Significantly, the Mendoza court, while reviewing cases from other circuits, implied that the following behavior would also not rise to the "minimum level of severity or pervasiveness necessary for harassing conduct" to be actionable under the statute: repeated staring at the plaintiff's breasts, telling sexual jokes, and four instances of touching her arm, finger and buttocks, Adusumilli v. City of Chicago, 164 F.3d 353, 357 (7th Cir. 1998), cert. denied, 528 U.S. 988, 120 S.Ct. 450, 145 L.Ed.2d 367 (1999); commenting that the plaintiff's "elbows are the same color as [her] nipples" and that she had big thighs, touching her arm and attempting to look down her dress,Shepherd v. Comptroller of Public Accounts of Texas, 168 F.3d 871, 872-75 (5th Cir. 1999), cert. denied, 528 U.S. 963, 120 S.Ct. 395, 145 L.Ed.2d 308 (1999); commenting that the plaintiff had the "sleekest ass" in the office and touching her "breasts with some papers that he was holding in his hand," Quinn v. Green Tree Credit Corp., 159 F.3d 759, 768 (2d. Cir. 1998); positioning a magnifying glass over the plaintiff's crotch,Hopkins v. Baltimore Gas Elec. Co., 77 F.3d 745, 753-54 (4th Cir.), cert. denied, 519 U.S. 818, 117 S.Ct. 70, 136 L.Ed.2d 30 (1996); repeatedly asking about the plaintiff's personal life, calling her a "dumb blonde," touching her shoulder at least six times, placing "I love you" signs on her work area, and trying to kiss her three times, Weiss v. Coca-Cola Bottling Co. of Chicago, 990 F.2d 333, 337 (7th Cir. 1993); and nine instances of offensive behavior over seven months including repeated references to plaintiff as a "tilly" and a "pretty girl" and one instance of simulated masturbation, Baskerville v. Culligan Int'l Co., 50 F.3d 428, 430 (7th Cir. 1995). Mendoza, 195 F.3d at 1246-1247.

Instructions for the task: Extend the passage on the Mendoza court's review of harassment cases from other circuits, picking up immediately after its final citation. The entries placed after this passage are drawn from a separate source.

Dataset excerpts:

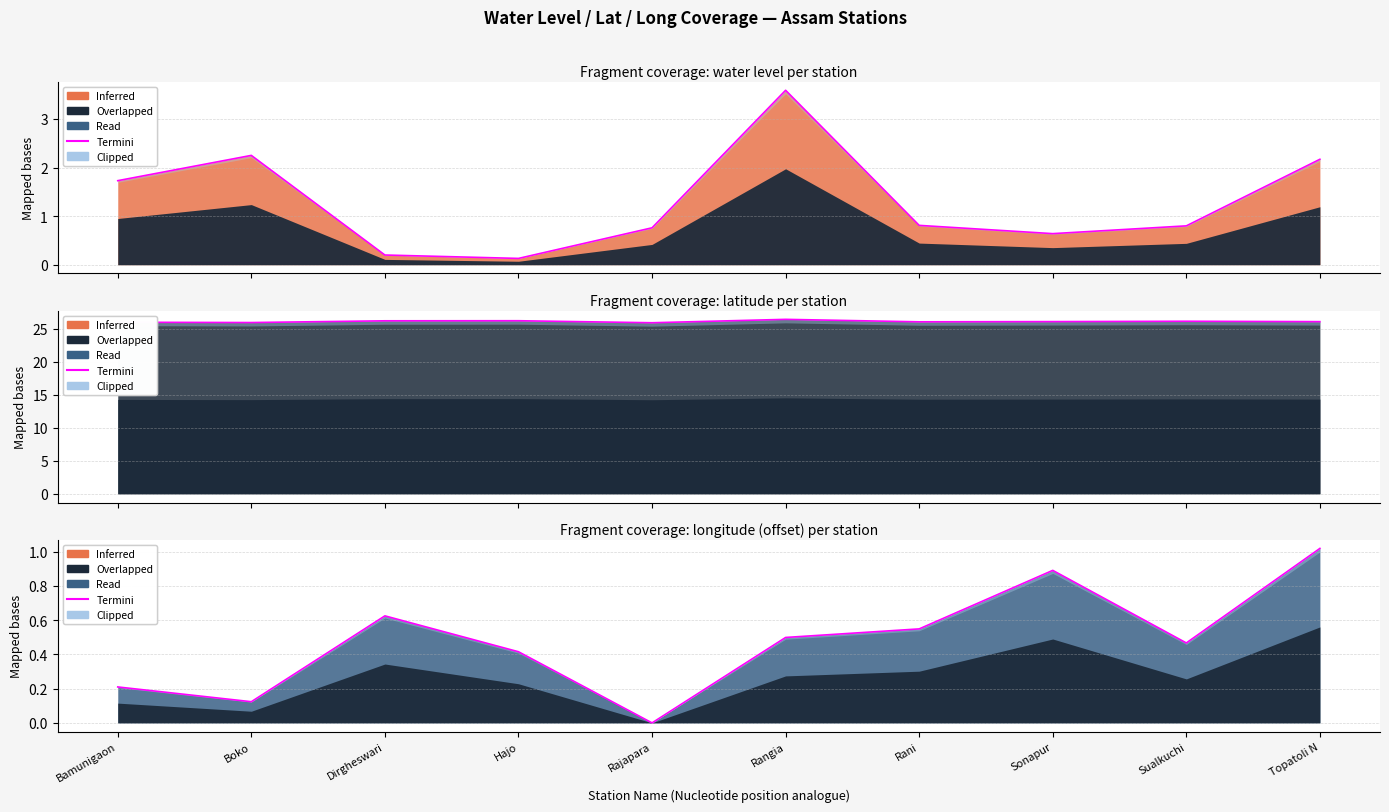

List the labels in order of value, largest first.

Topatoli N, Sonapur, Dirgheswari, Rani, Rangia, Sualkuchi, Hajo, Bamunigaon, Boko, Rajapara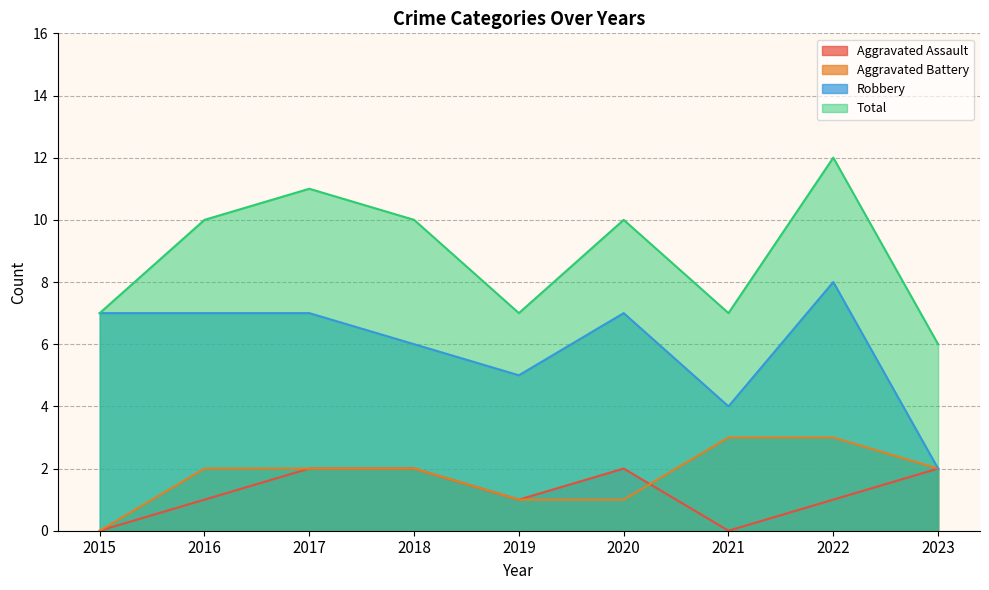

In Aggravated Assault, how many points are lower than both neighbors (excluding endpoints)?

2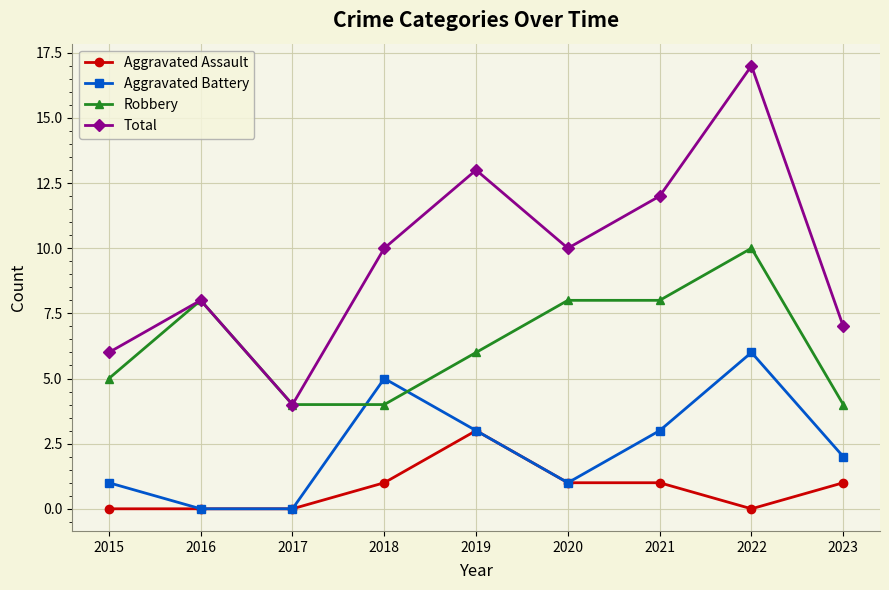

What are all the series names shown in the legend?

Aggravated Assault, Aggravated Battery, Robbery, Total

Expected answer:
A year later, in Gupta v. Florida Board of Regents, 212 F.3d 571 (11th Cir. 2000), cert. denied, 531 U.S. 1076, 121 S.Ct. 772, 148 L.Ed.2d 671 (2001), the Court of Appeals again addressed the type of conduct required to reach the requisite level of severity and/or pervasiveness needed to establish a sexual harassment claim. In Gupta, the plaintiff complained that her male supervisor, inter alia: (1) told her she looked beautiful; (2) called her at home and asked her personal questions; (3) on one occasion, when the plaintiff entered his office while he was wearing only an undershirt, "grabbed his dress shirt, `unbuckled his belt and pulled down his zipper and start[ed] tucking his shirt in'"; (4) stared at her twice; (5) touched her ring and bracelet once; and (6) placed his hand on the plaintiff's knee and touched the hem of her dress. Gupta, 212 F.3d at 585. The court found that this behavior was neither severe nor pervasive, but rather exemplified "the ordinary tribulations of the workplace . . . which the Supreme Court and this Court have held do not constitute actionable sexual harassment." Id. at 586 (quoting Faragher, 524 U.S. at 788).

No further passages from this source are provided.